新型コロナウイルス(以下新型コロナ)の暴風が列島に吹き荒れ続ける。感染者数は全国的に増え続け、第4波が押し寄せてきている。
変異株の脅威
「年末にも東京都で1日1000人ほどの感染が確認されていましたが、実は現在の状況は年末より危険なんです」
感染症の専門家、岡田晴恵さんはそう警鐘を鳴らす。
理由のひとつに挙げられるのが「変異株」の存在だ。
「東京都内の感染者のうち約90%が新型コロナの変異ウイルスによるものです。特にイギリス型のウイルスは感染力も高く、増え続けています」(全国紙社会部記者)
専門家らは今後、変異ウイルス感染者が1日につき、120%増のスピードで増え続ける可能性を懸念する。
「対策が緩いままだと170%増となる危険もあります。2週間後には東京都内だけで変異ウイルスの感染者が1日2000人。

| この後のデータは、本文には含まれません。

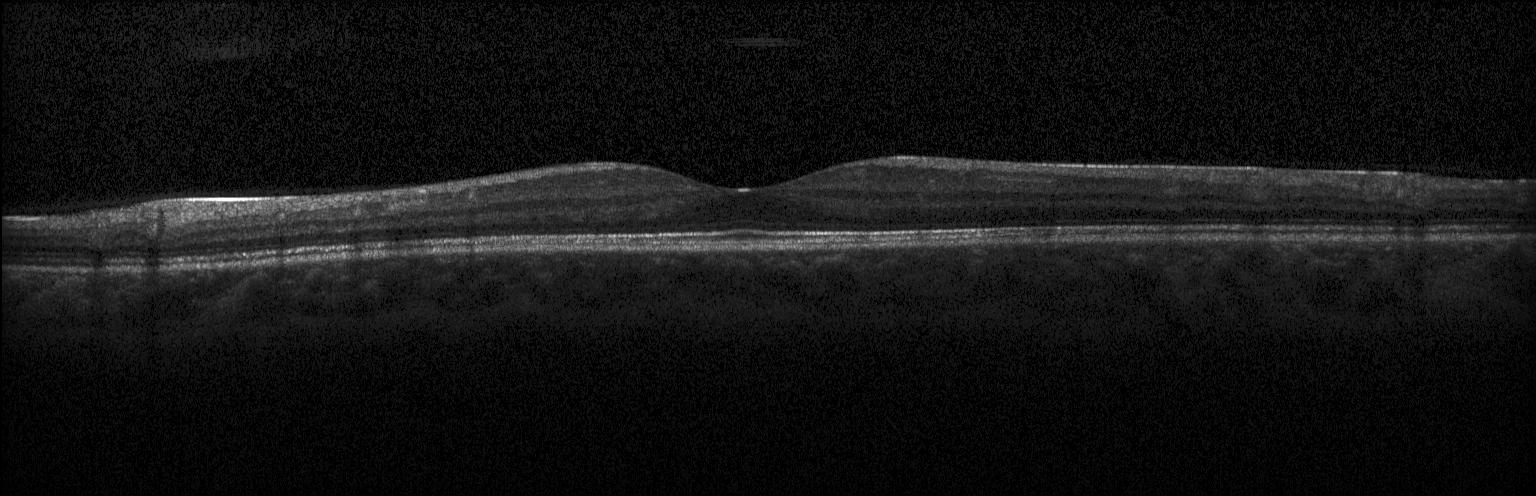
Finding: no CNV, no DME, and no drusen.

入院患者は6000人を超えるのでは、と危惧している専門家もいます」(前出の社会部記者)
すでに大阪府では確保していた病床数をはるかに超えた1万5000人以上が入院。ホテル療養もできない状況だ。受け入れ先が見つからず、救急車の中で47時間以上も待機させられた人もいたという。
新型コロナは職場や介護施設、学校などから各家庭に持ち込まれる。高齢者以上に増えているのが働き盛りの世代や若者たちの感染だ。
「変異ウイルスは若者でも重症化するおそれがあります。基礎疾患のない50代でも亡くなった人や、20代30代でも人工呼吸器になった人がいます。子どもの感染も目立つ。今は全世代に要注意の病気に変化した。『変異株』はこれまでと別のウイルスと考えたほうがいい」(岡田さん)
必要な準備3箇条
患者が急増して病床が足りず、発症しても入院はできず、自宅療養が必要となる可能性を強調する。万が一を考えて元気なうちに備えるべき。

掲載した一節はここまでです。